—Ma proprio non gliel'ho detto io;—ribattè l'infermiere.—Se non sono le signore….

—Ah, donnine belle!—esclamò il dottore, tentennando la testa.

—Sicuro, donnine belle!—ripetè l'infermiere.—Non ce ne dovrebbero essere, negli ospedali, a confonder la testa.

—Bravo! La confondono a Lei?

—No, dico ai feriti.

—Eh! per questo, vada là! Un po' d'aria di famiglia fa bene. Vestono con eleganza; mettono in mostra qualche colorino allegro, che fa un po' di contrasto, che rompe questa monotonia nosocomiale. Veda anche il nome, quanto è brutto! Nosocomio! E siamo poco belli noi altri, con le nostre divise; e son brutti lor signori, con quelle cappe nere, che li fanno rassomigliare a tanti confratelli della buona morte. Lasci che le signore vengano, che le signore risplendano, che le signore sorridano; è tanto di guadagnato per la salute. Dico soltanto che bisogna guardarsi dal notiziario. Veda, per esempio; ieri il 151, non aveva più febbre; oggi gli è ritornata. La cosa mi rincresce tanto più, che oggi può capitare suo padre.

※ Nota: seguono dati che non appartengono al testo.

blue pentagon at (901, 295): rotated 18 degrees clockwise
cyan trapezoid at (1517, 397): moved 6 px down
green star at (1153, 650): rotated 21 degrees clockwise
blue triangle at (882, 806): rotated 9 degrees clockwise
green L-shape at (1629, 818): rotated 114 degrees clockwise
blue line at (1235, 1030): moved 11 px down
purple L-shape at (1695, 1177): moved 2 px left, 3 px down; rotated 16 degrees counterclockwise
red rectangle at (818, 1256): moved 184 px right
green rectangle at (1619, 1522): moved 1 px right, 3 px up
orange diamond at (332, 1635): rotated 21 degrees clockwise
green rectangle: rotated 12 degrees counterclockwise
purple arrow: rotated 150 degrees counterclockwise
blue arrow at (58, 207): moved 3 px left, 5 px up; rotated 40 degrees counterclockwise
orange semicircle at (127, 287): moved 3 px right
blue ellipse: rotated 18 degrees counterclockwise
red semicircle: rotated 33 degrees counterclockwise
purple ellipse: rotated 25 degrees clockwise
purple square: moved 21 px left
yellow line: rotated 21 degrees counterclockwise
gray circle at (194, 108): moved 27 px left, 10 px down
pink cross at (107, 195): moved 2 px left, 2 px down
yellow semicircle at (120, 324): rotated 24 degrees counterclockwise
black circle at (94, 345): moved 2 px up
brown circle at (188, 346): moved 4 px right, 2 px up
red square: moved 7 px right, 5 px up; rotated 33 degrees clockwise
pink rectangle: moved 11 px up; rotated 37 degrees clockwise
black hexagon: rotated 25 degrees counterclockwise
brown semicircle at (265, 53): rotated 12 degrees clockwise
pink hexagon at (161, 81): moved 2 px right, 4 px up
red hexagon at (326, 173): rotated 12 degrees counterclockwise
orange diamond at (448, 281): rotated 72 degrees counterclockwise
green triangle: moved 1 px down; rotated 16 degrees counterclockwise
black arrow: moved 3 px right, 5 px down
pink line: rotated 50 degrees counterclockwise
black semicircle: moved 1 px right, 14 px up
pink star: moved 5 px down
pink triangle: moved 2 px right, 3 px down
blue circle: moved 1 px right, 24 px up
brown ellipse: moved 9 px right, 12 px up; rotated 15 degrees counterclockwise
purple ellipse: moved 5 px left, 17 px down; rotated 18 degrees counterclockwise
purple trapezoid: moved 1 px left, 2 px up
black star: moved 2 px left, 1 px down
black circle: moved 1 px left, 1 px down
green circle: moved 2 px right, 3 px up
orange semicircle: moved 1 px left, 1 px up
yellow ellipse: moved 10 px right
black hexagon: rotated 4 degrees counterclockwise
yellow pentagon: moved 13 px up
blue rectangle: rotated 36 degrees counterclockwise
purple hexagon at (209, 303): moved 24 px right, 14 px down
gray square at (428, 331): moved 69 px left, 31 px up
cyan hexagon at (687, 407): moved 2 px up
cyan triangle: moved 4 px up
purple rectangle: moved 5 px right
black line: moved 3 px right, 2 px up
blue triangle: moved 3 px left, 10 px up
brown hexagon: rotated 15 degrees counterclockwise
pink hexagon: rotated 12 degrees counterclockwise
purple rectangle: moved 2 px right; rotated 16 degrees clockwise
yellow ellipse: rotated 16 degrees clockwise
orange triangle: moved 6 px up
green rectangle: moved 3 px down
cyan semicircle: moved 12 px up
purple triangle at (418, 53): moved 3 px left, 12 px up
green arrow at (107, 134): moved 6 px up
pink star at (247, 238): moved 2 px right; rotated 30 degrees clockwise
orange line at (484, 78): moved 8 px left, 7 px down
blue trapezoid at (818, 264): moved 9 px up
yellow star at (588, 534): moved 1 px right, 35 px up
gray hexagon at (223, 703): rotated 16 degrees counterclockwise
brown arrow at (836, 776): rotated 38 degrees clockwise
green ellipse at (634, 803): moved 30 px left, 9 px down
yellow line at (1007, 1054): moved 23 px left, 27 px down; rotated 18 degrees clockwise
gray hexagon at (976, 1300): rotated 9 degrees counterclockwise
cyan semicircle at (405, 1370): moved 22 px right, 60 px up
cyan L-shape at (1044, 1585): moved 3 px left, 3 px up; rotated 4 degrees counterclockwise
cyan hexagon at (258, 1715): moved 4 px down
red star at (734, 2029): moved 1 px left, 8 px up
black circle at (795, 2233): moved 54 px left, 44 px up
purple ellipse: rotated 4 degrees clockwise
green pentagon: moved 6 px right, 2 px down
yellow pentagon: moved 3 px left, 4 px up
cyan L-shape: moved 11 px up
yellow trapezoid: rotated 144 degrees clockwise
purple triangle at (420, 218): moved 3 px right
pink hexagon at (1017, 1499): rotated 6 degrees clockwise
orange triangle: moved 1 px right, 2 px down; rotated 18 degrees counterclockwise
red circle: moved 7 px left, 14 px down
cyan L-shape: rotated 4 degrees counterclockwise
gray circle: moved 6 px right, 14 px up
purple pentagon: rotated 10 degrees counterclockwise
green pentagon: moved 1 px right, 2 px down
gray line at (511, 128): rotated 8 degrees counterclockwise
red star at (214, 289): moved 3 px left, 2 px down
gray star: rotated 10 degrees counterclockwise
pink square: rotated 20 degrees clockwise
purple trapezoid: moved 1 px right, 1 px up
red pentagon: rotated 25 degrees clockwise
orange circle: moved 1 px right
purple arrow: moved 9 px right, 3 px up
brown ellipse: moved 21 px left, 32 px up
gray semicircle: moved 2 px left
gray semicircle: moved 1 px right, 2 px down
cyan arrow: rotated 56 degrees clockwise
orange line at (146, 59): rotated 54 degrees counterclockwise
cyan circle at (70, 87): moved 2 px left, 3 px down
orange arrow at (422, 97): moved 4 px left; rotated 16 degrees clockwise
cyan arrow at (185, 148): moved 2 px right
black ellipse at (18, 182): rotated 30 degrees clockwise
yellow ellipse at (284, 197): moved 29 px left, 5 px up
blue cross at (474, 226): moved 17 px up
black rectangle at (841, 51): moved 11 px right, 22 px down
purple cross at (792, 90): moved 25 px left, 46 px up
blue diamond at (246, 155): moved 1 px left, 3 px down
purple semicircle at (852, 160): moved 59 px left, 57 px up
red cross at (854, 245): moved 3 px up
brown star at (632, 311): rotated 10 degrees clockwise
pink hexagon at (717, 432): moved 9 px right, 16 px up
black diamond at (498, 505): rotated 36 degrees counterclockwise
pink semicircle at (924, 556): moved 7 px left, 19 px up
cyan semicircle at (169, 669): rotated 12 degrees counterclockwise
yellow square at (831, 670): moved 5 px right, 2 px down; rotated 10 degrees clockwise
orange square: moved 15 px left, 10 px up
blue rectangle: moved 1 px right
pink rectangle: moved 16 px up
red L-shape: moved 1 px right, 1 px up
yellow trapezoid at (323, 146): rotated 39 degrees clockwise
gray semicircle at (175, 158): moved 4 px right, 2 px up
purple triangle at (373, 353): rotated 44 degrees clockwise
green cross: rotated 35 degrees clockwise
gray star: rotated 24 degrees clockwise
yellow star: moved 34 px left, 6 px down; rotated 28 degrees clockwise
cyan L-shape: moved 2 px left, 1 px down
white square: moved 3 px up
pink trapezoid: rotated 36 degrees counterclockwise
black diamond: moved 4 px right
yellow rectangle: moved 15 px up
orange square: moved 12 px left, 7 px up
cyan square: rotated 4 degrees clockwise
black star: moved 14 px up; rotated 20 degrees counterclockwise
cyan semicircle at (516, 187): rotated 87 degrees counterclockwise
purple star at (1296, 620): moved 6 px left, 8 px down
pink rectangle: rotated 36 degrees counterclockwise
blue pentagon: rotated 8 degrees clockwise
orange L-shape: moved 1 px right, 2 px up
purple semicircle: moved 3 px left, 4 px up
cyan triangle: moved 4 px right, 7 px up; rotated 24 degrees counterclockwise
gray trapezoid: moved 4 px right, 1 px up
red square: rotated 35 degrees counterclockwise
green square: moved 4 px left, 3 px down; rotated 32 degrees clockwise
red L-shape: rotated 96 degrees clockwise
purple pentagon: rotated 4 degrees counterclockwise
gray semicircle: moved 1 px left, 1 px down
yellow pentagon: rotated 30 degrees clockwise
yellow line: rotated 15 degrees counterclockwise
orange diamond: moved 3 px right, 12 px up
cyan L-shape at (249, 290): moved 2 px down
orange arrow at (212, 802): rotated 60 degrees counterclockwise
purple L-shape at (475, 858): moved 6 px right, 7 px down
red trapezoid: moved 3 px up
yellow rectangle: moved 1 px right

—Potrò dunque lasciarlo passare?

—Certamente. La vista della famiglia non fa mai male. È una febbre diversa, una febbre benefica, quella che dà la vista della famiglia ai feriti.—

L'infermiere s'inchinò, e il dottore, escito dal camerino, scese per la scala di servizio, che era lì accanto, riuscendo, come quello stanzino di guardia, a metà del camerone, o piuttosto del gran corridoio, dov'erano in fila i letti degli ammalati.

Da quella scala, poche ore dopo, il bravo infermiere vide affacciarsi una piccola comitiva, che domandava di vedere il volontario Guerri. L'accompagnava un soldato di guardia (un piantone, per usar la parola propria) che portava il permesso del dottore.